Paper No. 12-14
Presentation Time: 11:15 AM
TOWARD A CHRONOSTRATIGRAPHIC FRAMEWORK FOR THE LAST MILLION YEARS OF ENVIRONMENTAL AND HUMAN EVOLUTION IN THE MIDDLE AWASH, ETHIOPIA: 40AR/39AR GEOCHRONOLOGY AND TEPHRA CHEMISTRY
The Middle Awash study area of Ethiopia within the Afar Depression of the Eastern African Rift System contains fossiliferous terrestrial strata spanning the Late Miocene to the Late Pleistocene. 40Ar/39Ar dating of tephras from volcanic centers associated with rifting has provided the framework for constraining the timing and tempo of biological and cultural evolution in the study area during the last c. 1 Ma. However, in this time range of the basinal succession, many tuffs lack potassium-rich minerals, resulting in less precise ages from plagioclase or low-K alkali feldspars and thus requiring many more analyses to yield weighted mean ages with relative 1σ < 5%. Tephrochronology has previously assisted in the temporal characterization of intercalated fossiliferous deposits, as aphyric or sparsely phyric tephras that are challenging to date directly are nonetheless yielding a growing chemically-correlated framework for which 40Ar/39Ar geochronology is providing crucial anchor points. Recent work from c. 500 single-grain feldspar 40Ar/39Ar analyses has resulted in new or refined ages of six crucial tuffs frequently found interbedded with Mid- to Late- Pleistocene sediments with paleoanthropological and/or archeological material.
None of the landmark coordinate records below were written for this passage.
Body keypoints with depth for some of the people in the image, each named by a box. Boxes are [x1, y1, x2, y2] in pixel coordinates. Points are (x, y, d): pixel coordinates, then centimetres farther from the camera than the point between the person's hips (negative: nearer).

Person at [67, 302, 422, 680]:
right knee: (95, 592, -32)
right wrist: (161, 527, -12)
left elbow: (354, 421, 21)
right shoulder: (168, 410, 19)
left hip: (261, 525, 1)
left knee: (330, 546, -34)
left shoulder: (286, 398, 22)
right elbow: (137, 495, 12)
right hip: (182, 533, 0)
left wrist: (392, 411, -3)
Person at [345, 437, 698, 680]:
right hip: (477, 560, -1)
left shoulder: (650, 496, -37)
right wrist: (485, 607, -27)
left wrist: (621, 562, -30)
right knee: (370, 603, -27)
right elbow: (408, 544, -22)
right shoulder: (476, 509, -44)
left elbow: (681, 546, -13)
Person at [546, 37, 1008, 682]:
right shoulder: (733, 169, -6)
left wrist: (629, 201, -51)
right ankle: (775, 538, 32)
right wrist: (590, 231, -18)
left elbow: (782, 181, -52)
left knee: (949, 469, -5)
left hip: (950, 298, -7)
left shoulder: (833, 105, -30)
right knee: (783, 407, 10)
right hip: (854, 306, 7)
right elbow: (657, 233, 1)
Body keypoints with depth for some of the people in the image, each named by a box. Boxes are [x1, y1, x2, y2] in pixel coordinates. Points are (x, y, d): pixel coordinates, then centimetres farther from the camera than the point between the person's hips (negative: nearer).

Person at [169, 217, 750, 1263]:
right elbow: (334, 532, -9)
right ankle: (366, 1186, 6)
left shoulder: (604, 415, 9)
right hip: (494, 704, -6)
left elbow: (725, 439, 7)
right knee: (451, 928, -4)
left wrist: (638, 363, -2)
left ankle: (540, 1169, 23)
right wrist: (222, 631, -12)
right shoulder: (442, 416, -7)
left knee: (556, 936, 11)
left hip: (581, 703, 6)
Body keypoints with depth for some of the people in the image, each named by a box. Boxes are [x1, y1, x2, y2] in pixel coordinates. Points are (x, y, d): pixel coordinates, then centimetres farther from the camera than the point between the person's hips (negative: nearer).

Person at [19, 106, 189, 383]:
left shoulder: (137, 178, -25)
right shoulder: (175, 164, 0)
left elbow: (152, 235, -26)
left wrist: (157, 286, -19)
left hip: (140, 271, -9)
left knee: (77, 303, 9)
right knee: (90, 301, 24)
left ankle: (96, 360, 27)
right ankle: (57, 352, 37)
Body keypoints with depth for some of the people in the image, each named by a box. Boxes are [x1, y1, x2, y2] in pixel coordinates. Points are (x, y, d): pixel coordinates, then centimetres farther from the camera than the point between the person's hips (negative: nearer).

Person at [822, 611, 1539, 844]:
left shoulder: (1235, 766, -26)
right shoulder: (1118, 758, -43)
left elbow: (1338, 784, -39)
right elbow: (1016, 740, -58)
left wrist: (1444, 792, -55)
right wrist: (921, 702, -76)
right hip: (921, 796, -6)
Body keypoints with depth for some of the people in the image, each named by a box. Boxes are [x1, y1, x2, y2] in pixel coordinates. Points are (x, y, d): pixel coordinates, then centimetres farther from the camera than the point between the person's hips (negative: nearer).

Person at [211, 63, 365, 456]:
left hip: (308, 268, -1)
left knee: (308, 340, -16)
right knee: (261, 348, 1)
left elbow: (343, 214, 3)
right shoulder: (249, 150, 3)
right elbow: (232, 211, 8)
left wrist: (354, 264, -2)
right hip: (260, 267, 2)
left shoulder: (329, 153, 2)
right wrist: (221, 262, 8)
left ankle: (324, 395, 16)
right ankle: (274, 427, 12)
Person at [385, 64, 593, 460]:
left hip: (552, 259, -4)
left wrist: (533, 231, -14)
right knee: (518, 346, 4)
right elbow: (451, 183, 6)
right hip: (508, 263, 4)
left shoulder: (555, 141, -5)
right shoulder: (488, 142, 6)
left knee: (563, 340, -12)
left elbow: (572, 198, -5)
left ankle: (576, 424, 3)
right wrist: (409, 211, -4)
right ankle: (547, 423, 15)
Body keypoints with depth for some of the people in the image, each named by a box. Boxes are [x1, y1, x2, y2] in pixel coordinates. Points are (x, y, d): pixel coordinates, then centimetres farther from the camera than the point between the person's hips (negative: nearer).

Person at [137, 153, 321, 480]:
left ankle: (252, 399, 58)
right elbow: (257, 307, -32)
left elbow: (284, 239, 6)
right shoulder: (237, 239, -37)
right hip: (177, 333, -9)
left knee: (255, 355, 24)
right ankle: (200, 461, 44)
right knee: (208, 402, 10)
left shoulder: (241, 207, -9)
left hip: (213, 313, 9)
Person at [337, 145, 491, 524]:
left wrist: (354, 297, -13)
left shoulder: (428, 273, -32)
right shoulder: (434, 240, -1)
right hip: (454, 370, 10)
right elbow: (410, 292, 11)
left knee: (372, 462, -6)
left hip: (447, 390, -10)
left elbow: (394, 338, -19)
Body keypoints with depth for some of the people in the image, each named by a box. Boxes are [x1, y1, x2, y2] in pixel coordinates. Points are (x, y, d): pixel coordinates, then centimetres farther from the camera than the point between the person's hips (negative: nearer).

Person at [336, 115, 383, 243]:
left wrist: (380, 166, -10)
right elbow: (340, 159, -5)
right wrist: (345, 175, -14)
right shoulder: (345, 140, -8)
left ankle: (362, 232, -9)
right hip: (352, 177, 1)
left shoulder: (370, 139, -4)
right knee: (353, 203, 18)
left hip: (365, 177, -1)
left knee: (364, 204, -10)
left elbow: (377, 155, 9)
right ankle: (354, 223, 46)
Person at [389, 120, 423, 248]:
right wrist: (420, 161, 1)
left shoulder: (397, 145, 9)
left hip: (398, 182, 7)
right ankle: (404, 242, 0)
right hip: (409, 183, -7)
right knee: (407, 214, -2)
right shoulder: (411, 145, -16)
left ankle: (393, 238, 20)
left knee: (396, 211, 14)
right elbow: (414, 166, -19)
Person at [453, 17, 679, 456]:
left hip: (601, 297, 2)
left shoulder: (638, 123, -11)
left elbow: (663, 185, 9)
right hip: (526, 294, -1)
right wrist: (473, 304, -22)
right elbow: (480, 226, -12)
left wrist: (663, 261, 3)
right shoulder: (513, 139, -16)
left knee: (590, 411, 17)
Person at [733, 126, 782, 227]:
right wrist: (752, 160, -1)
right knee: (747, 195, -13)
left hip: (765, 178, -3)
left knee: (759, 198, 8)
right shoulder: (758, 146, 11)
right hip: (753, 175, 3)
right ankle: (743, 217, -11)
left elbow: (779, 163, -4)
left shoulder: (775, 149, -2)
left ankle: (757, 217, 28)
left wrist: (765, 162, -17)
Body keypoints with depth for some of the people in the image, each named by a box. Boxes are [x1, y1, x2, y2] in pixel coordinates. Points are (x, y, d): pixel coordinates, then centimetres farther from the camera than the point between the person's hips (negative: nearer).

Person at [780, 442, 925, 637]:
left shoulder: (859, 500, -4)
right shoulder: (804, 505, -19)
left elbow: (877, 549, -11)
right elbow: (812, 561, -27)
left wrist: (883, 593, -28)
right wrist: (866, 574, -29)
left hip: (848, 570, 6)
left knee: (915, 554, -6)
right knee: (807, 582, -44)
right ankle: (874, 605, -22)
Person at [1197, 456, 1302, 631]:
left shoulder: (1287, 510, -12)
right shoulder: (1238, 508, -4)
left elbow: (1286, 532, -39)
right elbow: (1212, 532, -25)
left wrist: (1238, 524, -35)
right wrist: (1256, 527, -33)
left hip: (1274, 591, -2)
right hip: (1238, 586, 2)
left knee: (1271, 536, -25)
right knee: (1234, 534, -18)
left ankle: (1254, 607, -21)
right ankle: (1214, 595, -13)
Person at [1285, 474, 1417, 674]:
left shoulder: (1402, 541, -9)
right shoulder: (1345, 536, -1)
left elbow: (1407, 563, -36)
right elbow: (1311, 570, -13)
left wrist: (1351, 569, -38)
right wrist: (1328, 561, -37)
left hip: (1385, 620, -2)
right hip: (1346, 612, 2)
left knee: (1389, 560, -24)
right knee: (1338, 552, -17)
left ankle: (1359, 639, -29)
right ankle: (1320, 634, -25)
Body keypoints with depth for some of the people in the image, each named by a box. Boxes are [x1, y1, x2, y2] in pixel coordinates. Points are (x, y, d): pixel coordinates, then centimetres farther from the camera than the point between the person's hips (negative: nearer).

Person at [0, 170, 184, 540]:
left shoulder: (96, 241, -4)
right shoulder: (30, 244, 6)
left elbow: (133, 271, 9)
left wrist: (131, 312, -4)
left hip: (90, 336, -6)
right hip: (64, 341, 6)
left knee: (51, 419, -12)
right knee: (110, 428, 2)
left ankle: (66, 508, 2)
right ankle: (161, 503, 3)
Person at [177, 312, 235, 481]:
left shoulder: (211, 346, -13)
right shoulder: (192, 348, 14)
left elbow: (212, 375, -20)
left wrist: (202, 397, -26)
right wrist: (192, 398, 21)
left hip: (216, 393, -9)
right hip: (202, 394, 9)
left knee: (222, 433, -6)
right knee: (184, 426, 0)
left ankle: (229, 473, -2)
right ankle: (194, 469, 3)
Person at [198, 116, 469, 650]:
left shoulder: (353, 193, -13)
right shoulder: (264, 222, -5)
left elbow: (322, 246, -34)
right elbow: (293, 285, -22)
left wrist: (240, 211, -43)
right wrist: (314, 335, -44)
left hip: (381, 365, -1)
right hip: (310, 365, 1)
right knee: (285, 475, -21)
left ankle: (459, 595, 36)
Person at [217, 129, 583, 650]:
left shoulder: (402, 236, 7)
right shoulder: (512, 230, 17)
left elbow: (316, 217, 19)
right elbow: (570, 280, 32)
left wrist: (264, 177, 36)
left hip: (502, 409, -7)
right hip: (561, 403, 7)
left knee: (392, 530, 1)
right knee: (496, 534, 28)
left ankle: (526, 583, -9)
Because these tephras are chemically correlated to additional tephra deposits in other Afar Rift study areas and in marine sequences, these ages additionally inform chronostratigraphic sequences beyond the Middle Awash, where most fossiliferous localities previously lacked absolute ages. Here we present preliminary age results from ongoing studies of tephra, description of intercalated fossiliferous sediments and associated depositional facies, and we discuss the significance of these results for understanding geological and evolutionary change during the past ~1 Ma.